:: Data to use ::

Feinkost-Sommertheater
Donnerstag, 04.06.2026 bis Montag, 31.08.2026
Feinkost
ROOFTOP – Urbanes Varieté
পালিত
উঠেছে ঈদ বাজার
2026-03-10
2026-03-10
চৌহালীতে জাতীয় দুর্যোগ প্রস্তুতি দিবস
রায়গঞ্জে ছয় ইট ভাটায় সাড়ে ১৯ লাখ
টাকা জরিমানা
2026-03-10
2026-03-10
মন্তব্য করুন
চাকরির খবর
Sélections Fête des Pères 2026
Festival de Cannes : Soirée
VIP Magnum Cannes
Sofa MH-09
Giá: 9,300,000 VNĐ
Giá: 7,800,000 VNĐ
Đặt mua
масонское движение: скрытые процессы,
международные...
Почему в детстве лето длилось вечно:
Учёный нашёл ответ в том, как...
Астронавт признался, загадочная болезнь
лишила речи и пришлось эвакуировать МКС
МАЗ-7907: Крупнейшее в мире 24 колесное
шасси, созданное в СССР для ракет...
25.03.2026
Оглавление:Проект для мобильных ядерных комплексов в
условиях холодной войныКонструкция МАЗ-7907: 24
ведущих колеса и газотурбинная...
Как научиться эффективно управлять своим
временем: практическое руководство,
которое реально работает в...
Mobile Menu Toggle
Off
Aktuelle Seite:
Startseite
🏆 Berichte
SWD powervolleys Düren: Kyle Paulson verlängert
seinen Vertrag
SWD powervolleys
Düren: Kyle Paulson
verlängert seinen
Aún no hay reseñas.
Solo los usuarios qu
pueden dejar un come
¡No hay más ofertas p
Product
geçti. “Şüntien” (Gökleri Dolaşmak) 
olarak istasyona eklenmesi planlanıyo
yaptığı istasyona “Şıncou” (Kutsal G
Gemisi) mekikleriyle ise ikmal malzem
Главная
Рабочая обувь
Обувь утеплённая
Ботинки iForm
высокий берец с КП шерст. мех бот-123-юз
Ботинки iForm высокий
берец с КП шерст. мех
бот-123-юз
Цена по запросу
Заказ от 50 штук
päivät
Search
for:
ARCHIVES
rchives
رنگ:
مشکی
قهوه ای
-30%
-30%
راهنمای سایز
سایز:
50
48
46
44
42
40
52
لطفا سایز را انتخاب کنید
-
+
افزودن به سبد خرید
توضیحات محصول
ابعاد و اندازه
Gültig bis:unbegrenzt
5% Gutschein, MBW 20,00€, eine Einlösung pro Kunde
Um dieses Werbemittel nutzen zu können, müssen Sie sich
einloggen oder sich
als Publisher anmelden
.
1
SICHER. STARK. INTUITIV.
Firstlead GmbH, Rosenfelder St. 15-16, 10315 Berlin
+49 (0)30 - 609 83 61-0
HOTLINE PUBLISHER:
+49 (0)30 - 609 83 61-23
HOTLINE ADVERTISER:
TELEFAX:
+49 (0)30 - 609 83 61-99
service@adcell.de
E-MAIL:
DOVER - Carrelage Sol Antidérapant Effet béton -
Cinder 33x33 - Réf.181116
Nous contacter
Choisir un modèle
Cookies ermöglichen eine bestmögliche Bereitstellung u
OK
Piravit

:: Exercise ::
All lines from the line containing "service@adcell.de" through the last line of the data are to be repeated exactly; no other line belongs in the answer.

:: Response ::
service@adcell.de
E-MAIL:
DOVER - Carrelage Sol Antidérapant Effet béton -
Cinder 33x33 - Réf.181116
Nous contacter
Choisir un modèle
Cookies ermöglichen eine bestmögliche Bereitstellung u
OK
Piravit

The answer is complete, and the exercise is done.